━━━ INFORMATION ━━━

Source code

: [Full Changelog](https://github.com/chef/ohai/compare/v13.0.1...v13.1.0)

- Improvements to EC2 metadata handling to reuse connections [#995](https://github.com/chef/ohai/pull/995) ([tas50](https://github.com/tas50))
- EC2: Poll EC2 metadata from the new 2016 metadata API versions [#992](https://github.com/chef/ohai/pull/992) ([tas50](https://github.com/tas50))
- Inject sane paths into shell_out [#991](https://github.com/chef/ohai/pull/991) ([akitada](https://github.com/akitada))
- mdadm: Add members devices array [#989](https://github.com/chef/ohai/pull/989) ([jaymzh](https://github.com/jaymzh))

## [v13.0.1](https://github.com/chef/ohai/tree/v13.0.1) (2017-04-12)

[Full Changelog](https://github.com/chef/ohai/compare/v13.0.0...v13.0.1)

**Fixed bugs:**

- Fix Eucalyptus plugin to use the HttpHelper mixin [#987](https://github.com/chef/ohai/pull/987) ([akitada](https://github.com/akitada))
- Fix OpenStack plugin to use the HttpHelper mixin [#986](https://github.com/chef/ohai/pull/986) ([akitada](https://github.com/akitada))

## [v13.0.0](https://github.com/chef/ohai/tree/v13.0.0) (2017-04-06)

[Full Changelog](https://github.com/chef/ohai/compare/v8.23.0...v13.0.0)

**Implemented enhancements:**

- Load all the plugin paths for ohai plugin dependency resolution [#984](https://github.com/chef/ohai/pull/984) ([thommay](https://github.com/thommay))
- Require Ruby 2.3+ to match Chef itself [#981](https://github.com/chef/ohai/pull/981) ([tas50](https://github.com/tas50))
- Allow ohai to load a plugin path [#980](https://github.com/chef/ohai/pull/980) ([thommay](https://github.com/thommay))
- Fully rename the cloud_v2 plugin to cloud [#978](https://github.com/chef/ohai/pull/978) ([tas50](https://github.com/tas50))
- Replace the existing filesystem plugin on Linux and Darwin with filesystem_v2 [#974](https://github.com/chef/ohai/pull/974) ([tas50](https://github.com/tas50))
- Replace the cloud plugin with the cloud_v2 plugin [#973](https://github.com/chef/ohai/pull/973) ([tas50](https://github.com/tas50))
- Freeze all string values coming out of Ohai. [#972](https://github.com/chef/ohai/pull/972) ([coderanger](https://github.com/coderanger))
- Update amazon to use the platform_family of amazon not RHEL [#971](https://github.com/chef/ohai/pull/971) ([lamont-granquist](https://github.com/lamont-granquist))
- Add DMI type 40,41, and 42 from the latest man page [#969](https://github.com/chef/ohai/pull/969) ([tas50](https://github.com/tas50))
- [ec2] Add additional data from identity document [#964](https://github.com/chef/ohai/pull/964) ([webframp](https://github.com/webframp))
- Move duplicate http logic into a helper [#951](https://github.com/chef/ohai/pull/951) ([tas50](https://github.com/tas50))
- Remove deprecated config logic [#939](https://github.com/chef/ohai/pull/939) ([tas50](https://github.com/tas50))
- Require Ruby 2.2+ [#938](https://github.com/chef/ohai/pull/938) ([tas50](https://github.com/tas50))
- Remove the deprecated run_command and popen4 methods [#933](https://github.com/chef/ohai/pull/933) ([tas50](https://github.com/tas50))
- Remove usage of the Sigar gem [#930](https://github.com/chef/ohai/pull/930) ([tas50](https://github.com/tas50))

━━━

• TASK DETAILS: Retype the listing above in full, exactly as it stands.

• PROBLEM SOLUTION:
Source code

: [Full Changelog](https://github.com/chef/ohai/compare/v13.0.1...v13.1.0)

- Improvements to EC2 metadata handling to reuse connections [#995](https://github.com/chef/ohai/pull/995) ([tas50](https://github.com/tas50))
- EC2: Poll EC2 metadata from the new 2016 metadata API versions [#992](https://github.com/chef/ohai/pull/992) ([tas50](https://github.com/tas50))
- Inject sane paths into shell_out [#991](https://github.com/chef/ohai/pull/991) ([akitada](https://github.com/akitada))
- mdadm: Add members devices array [#989](https://github.com/chef/ohai/pull/989) ([jaymzh](https://github.com/jaymzh))

## [v13.0.1](https://github.com/chef/ohai/tree/v13.0.1) (2017-04-12)

[Full Changelog](https://github.com/chef/ohai/compare/v13.0.0...v13.0.1)

**Fixed bugs:**

- Fix Eucalyptus plugin to use the HttpHelper mixin [#987](https://github.com/chef/ohai/pull/987) ([akitada](https://github.com/akitada))
- Fix OpenStack plugin to use the HttpHelper mixin [#986](https://github.com/chef/ohai/pull/986) ([akitada](https://github.com/akitada))

## [v13.0.0](https://github.com/chef/ohai/tree/v13.0.0) (2017-04-06)

[Full Changelog](https://github.com/chef/ohai/compare/v8.23.0...v13.0.0)

**Implemented enhancements:**

- Load all the plugin paths for ohai plugin dependency resolution [#984](https://github.com/chef/ohai/pull/984) ([thommay](https://github.com/thommay))
- Require Ruby 2.3+ to match Chef itself [#981](https://github.com/chef/ohai/pull/981) ([tas50](https://github.com/tas50))
- Allow ohai to load a plugin path [#980](https://github.com/chef/ohai/pull/980) ([thommay](https://github.com/thommay))
- Fully rename the cloud_v2 plugin to cloud [#978](https://github.com/chef/ohai/pull/978) ([tas50](https://github.com/tas50))
- Replace the existing filesystem plugin on Linux and Darwin with filesystem_v2 [#974](https://github.com/chef/ohai/pull/974) ([tas50](https://github.com/tas50))
- Replace the cloud plugin with the cloud_v2 plugin [#973](https://github.com/chef/ohai/pull/973) ([tas50](https://github.com/tas50))
- Freeze all string values coming out of Ohai. [#972](https://github.com/chef/ohai/pull/972) ([coderanger](https://github.com/coderanger))
- Update amazon to use the platform_family of amazon not RHEL [#971](https://github.com/chef/ohai/pull/971) ([lamont-granquist](https://github.com/lamont-granquist))
- Add DMI type 40,41, and 42 from the latest man page [#969](https://github.com/chef/ohai/pull/969) ([tas50](https://github.com/tas50))
- [ec2] Add additional data from identity document [#964](https://github.com/chef/ohai/pull/964) ([webframp](https://github.com/webframp))
- Move duplicate http logic into a helper [#951](https://github.com/chef/ohai/pull/951) ([tas50](https://github.com/tas50))
- Remove deprecated config logic [#939](https://github.com/chef/ohai/pull/939) ([tas50](https://github.com/tas50))
- Require Ruby 2.2+ [#938](https://github.com/chef/ohai/pull/938) ([tas50](https://github.com/tas50))
- Remove the deprecated run_command and popen4 methods [#933](https://github.com/chef/ohai/pull/933) ([tas50](https://github.com/tas50))
- Remove usage of the Sigar gem [#930](https://github.com/chef/ohai/pull/930) ([tas50](https://github.com/tas50))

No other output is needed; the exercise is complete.